REQUIRED WORK: Duplicate the rows from the start of the records through the line that contains "How many data points does each series have?", with both ends included.

INPUT:
━━━━━━
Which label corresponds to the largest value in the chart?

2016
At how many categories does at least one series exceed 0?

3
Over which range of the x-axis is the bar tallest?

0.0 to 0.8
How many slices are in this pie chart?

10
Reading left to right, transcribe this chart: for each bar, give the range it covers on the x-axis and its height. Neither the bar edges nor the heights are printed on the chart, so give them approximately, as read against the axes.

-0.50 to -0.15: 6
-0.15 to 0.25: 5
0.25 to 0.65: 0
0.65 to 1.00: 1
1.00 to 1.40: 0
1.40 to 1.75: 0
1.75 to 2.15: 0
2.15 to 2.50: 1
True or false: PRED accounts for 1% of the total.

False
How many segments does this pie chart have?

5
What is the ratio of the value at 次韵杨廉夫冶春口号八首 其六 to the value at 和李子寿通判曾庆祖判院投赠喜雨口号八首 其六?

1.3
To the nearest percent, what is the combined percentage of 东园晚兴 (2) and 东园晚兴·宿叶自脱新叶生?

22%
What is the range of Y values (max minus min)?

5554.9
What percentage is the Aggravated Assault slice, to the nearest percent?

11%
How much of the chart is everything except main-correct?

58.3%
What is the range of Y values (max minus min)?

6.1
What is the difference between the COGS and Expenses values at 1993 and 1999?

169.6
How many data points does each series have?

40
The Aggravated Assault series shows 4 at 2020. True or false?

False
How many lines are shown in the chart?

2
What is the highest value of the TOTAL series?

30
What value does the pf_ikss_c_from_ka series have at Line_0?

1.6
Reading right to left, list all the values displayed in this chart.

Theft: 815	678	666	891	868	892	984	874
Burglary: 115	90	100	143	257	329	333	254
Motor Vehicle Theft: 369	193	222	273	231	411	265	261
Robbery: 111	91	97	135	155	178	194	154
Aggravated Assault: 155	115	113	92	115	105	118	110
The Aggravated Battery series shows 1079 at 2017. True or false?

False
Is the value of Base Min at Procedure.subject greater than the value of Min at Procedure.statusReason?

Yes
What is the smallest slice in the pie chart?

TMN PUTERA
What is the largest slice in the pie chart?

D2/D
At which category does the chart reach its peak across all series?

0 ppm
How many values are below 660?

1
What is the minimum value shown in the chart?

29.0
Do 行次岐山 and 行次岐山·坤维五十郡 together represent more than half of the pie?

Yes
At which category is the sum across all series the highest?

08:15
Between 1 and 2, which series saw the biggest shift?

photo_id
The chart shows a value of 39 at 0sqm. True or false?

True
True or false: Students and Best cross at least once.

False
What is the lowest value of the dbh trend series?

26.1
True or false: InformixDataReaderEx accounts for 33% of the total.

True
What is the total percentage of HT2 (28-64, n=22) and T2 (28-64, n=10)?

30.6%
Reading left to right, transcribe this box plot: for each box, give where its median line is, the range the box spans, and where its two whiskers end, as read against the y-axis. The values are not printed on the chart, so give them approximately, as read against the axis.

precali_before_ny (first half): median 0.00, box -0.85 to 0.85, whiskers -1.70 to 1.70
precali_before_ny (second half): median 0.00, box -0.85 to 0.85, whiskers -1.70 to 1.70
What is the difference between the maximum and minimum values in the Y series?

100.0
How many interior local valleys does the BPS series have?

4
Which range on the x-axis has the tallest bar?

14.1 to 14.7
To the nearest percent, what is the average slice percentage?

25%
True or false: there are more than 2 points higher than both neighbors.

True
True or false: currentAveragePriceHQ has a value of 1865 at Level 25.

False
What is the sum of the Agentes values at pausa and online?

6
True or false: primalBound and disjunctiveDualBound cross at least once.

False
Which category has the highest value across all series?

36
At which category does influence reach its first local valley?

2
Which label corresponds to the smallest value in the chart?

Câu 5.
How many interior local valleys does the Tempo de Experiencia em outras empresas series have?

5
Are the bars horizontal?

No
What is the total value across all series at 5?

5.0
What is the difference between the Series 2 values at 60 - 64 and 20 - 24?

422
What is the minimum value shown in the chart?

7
━━━━━━
WRITTEN SOLUTION:
Which label corresponds to the largest value in the chart?

2016
At how many categories does at least one series exceed 0?

3
Over which range of the x-axis is the bar tallest?

0.0 to 0.8
How many slices are in this pie chart?

10
Reading left to right, transcribe this chart: for each bar, give the range it covers on the x-axis and its height. Neither the bar edges nor the heights are printed on the chart, so give them approximately, as read against the axes.

-0.50 to -0.15: 6
-0.15 to 0.25: 5
0.25 to 0.65: 0
0.65 to 1.00: 1
1.00 to 1.40: 0
1.40 to 1.75: 0
1.75 to 2.15: 0
2.15 to 2.50: 1
True or false: PRED accounts for 1% of the total.

False
How many segments does this pie chart have?

5
What is the ratio of the value at 次韵杨廉夫冶春口号八首 其六 to the value at 和李子寿通判曾庆祖判院投赠喜雨口号八首 其六?

1.3
To the nearest percent, what is the combined percentage of 东园晚兴 (2) and 东园晚兴·宿叶自脱新叶生?

22%
What is the range of Y values (max minus min)?

5554.9
What percentage is the Aggravated Assault slice, to the nearest percent?

11%
How much of the chart is everything except main-correct?

58.3%
What is the range of Y values (max minus min)?

6.1
What is the difference between the COGS and Expenses values at 1993 and 1999?

169.6
How many data points does each series have?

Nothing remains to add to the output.